À medida que o Reino Unido toma uma série de medidas, o ministro acrescentou que o Reino Unido “não tolerará ameaças apoiadas pelo Irão em solo britânico” e destacou que o país foi colocado no Esquema de Registo de Influência Estrangeira reforçado.

Também aponta para a revisão com a qual se comprometeu sobre o que mais precisa ser feito, para usar o poder de se manifestar contra as ameaças antiterroristas e para encorajar o governo a dar seguimento às recomendações da revisão.

Sra.
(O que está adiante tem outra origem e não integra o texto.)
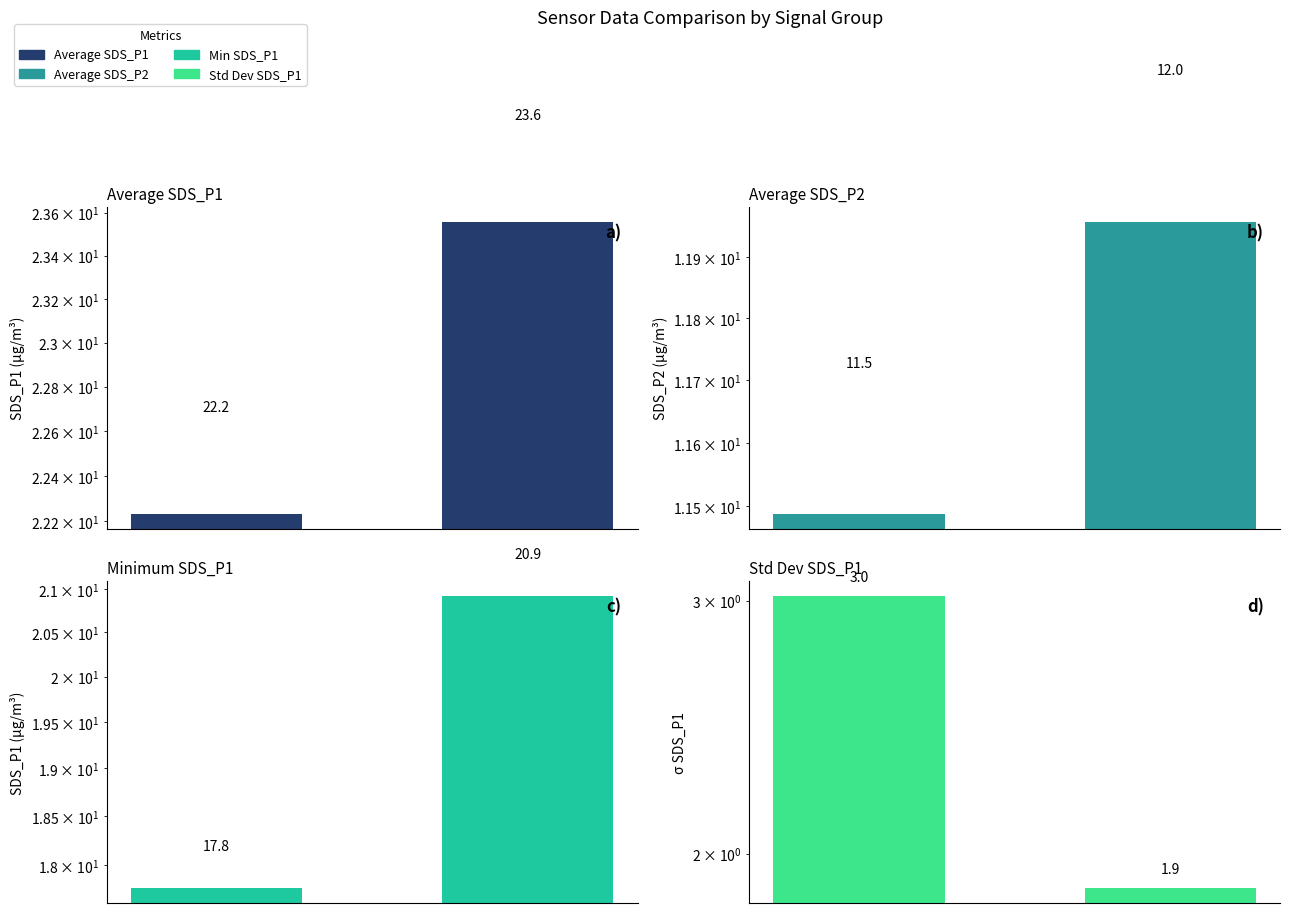

Are the bars horizontal?

No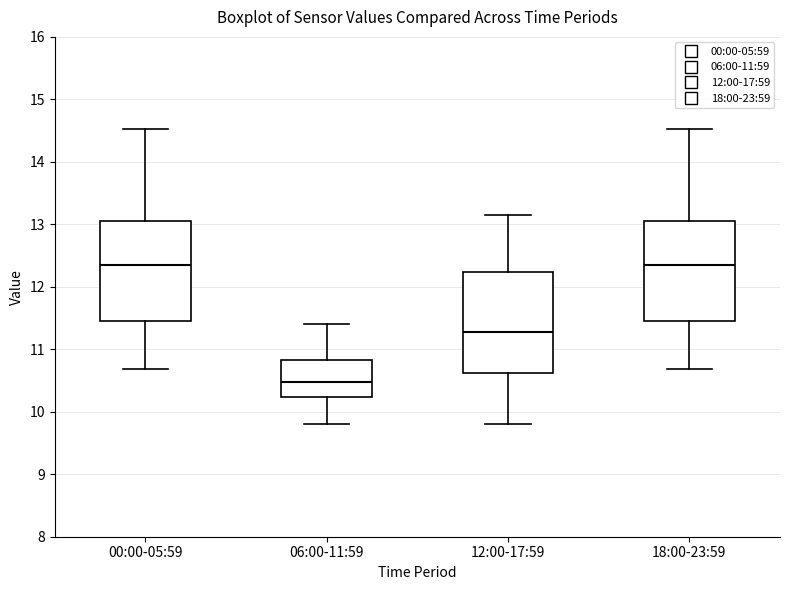

Which box's median line is the lowest?

06:00-11:59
Cooper também disse que o governo está “zelando pela saúde e segurança dos nossos cidadãos no Irã” e disse que levantou a questão dos britânicos Craig e Lindsay Foreman, que foram presos “ontem”.

Finalmente, disse que o governo deve continuar a “pressão económica e diplomática coordenada sobre este governo”.

“Posso confirmar que o Reino Unido apresentará legislação para implementar sanções completas e adicionais e medidas sectoriais”, disse Cooper aos deputados.

“O Reino Unido já foi identificado como um actor-chave nos sistemas petrolífero, energético, nuclear e financeiro do Irão.

“Além disso, as medidas visarão as indústrias económicas, industriais, de transportes, de software e outras indústrias significativas que contribuem para a proliferação nuclear iraniana, e continuarei a trabalhar com a UE e outros parceiros para explorar que medidas adicionais são necessárias agora no processo de implantação.”

Respondendo aos comentários do ministro, Dame Priti Patel perguntou por que o governo não ligou antes para o embaixador iraniano.

O ministro das Relações Exteriores paralelo também perguntou onde está “a intenção do governo de se posicionar no Irã e trazer de volta os protestos”?

Ele alertou que o Reino Unido “não pode enterrar os seus sonhos enquanto lamentamos as vítimas dos crimes de Teerã”.